--- The problem ---
In the copy, keep the lines from the first line of the material below through the line containing "(wire (pts (xy 116.84 67.31)" exactly as they are, and include no pictures.

--- Source information ---
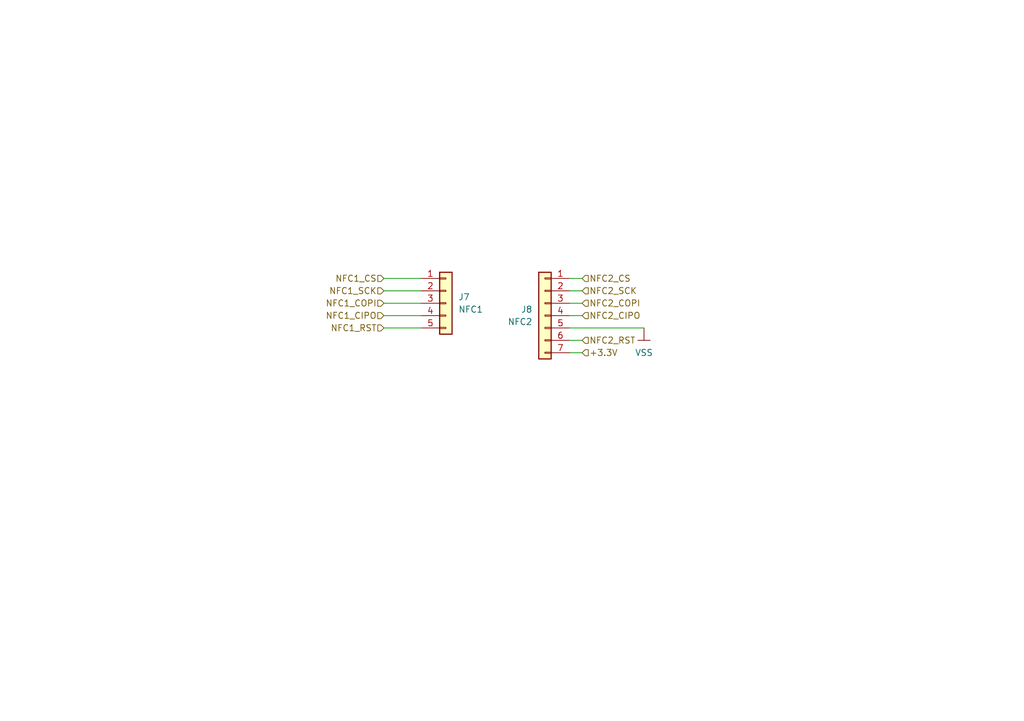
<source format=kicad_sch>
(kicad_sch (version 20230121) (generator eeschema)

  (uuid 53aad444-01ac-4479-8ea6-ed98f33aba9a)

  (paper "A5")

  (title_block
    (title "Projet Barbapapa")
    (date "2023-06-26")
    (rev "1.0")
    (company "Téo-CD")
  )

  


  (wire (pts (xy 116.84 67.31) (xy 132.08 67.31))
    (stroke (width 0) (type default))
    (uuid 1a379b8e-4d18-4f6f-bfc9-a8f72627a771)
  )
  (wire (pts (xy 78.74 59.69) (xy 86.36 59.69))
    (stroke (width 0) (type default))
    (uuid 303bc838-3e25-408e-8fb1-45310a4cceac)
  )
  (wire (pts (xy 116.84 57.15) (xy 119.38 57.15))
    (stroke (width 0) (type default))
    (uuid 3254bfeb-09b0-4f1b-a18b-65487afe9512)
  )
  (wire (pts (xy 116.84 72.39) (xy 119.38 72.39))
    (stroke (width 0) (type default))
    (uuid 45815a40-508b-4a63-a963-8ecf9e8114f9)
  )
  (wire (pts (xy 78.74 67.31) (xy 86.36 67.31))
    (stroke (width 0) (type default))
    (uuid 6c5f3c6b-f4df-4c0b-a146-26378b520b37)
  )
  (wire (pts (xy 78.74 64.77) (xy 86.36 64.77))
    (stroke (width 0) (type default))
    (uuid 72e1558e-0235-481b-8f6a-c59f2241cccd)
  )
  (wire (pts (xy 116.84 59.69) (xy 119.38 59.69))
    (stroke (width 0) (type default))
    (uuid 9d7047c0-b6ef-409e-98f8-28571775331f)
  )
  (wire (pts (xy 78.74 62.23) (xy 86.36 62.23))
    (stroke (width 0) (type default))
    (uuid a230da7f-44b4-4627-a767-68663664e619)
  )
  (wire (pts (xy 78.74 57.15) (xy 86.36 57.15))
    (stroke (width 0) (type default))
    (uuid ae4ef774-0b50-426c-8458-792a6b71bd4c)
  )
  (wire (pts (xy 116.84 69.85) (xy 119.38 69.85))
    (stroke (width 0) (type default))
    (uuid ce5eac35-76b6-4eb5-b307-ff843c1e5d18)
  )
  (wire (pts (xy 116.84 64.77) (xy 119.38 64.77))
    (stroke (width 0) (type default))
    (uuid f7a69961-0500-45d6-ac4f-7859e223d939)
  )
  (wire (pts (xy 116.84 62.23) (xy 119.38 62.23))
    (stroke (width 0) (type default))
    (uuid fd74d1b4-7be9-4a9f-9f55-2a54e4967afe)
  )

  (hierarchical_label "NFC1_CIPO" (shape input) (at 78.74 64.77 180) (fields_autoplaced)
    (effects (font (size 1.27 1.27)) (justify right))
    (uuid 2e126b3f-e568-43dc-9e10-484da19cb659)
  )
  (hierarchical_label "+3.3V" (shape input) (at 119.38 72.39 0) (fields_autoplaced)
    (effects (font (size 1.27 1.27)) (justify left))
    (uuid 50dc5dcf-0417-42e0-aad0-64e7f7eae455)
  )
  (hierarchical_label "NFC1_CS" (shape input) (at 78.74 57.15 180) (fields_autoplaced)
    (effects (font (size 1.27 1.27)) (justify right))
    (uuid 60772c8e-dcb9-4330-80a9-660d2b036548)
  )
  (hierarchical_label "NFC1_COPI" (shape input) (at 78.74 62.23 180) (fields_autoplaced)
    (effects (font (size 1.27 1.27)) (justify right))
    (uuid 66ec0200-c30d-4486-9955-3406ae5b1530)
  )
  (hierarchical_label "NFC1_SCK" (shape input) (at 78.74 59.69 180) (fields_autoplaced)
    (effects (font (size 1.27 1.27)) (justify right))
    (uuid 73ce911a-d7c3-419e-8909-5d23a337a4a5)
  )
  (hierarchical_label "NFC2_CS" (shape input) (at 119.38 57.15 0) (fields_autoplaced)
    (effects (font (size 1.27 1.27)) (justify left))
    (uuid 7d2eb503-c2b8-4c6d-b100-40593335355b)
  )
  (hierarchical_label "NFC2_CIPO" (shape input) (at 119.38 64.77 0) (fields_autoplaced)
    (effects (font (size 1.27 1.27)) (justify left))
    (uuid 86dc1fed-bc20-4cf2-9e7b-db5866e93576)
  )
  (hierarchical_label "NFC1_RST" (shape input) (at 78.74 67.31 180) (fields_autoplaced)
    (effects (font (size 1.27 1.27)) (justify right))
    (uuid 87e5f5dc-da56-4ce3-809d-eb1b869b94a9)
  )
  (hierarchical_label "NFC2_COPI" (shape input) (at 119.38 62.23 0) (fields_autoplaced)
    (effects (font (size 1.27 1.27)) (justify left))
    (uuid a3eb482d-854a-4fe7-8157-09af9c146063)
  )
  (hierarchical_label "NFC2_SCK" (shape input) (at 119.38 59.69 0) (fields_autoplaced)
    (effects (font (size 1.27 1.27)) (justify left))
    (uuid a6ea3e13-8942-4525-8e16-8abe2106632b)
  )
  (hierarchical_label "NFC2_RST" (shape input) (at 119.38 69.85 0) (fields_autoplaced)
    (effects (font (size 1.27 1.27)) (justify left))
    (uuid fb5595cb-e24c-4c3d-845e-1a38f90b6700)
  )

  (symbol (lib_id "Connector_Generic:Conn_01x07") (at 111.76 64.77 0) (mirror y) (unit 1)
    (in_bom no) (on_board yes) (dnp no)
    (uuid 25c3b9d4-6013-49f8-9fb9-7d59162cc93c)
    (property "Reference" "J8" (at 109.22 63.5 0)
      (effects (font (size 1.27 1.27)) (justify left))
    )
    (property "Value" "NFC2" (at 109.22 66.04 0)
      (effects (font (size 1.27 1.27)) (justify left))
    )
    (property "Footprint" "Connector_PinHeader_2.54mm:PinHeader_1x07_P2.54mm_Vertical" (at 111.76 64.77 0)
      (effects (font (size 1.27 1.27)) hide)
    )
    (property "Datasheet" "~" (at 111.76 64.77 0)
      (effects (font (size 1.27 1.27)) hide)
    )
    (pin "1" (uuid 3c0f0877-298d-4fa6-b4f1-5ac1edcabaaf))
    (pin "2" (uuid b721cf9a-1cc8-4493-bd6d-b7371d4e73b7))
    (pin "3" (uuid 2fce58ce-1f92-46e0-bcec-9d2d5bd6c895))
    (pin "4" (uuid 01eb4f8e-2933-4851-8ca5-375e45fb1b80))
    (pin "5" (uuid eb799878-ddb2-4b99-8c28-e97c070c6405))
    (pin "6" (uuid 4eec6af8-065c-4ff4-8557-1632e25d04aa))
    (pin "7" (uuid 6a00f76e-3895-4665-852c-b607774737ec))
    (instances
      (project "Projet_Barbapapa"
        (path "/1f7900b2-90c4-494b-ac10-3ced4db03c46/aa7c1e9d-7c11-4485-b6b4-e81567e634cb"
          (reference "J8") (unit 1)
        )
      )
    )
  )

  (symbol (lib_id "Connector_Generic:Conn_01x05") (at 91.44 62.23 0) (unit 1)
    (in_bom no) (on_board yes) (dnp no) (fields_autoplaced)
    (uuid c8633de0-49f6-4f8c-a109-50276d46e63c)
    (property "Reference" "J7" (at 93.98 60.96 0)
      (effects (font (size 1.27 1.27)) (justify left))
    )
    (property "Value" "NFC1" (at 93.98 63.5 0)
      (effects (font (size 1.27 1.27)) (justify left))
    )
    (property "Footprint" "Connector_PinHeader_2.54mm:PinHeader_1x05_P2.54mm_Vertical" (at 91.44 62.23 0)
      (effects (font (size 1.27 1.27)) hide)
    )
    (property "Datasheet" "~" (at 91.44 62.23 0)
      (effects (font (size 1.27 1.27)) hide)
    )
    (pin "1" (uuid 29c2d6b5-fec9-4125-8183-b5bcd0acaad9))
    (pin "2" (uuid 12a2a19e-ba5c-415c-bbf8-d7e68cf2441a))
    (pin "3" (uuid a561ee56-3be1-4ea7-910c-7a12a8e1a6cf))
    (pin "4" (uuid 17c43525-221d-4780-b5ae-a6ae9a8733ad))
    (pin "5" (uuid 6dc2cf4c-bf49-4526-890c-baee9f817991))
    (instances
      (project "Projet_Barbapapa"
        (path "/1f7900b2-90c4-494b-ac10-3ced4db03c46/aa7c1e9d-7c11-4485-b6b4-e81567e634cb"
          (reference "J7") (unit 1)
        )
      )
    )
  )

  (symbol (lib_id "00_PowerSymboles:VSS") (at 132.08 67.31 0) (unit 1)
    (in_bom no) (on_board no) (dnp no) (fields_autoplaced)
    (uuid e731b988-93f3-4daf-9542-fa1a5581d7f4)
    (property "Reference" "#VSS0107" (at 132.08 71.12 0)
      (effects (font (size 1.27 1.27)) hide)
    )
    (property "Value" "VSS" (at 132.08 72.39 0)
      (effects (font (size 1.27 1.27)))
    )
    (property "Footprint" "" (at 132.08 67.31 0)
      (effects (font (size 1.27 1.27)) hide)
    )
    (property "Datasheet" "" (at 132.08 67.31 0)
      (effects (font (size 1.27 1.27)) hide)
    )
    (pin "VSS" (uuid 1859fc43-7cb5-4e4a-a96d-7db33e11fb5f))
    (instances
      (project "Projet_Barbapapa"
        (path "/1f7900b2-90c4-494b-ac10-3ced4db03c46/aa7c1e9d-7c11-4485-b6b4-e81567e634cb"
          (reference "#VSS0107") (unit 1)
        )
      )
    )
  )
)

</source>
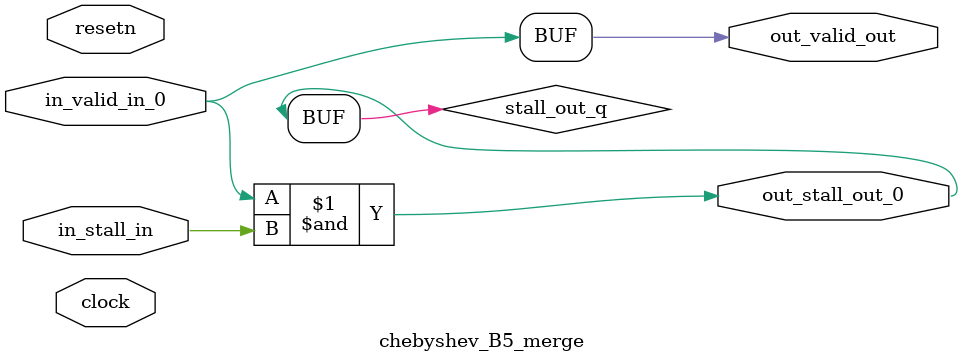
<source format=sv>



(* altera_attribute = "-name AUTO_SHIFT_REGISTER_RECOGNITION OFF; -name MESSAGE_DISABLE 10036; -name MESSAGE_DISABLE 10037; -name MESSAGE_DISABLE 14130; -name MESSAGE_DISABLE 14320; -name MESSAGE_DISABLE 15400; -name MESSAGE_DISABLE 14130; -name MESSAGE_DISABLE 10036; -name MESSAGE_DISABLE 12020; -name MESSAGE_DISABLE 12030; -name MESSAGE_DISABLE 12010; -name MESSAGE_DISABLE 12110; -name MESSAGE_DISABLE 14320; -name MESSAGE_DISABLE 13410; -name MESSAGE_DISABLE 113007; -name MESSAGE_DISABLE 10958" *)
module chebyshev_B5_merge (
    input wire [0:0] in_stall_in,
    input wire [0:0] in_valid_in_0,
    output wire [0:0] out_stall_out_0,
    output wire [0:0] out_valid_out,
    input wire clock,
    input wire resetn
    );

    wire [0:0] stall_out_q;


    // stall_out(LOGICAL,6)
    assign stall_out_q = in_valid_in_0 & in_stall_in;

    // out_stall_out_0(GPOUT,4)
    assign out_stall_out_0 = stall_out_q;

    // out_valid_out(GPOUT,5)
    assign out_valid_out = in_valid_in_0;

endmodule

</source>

--- Reply to the task ---
<source format=kicad_sch>
(kicad_sch (version 20230121) (generator eeschema)

  (uuid 53aad444-01ac-4479-8ea6-ed98f33aba9a)

  (paper "A5")

  (title_block
    (title "Projet Barbapapa")
    (date "2023-06-26")
    (rev "1.0")
    (company "Téo-CD")
  )

  


  (wire (pts (xy 116.84 67.31) (xy 132.08 67.31))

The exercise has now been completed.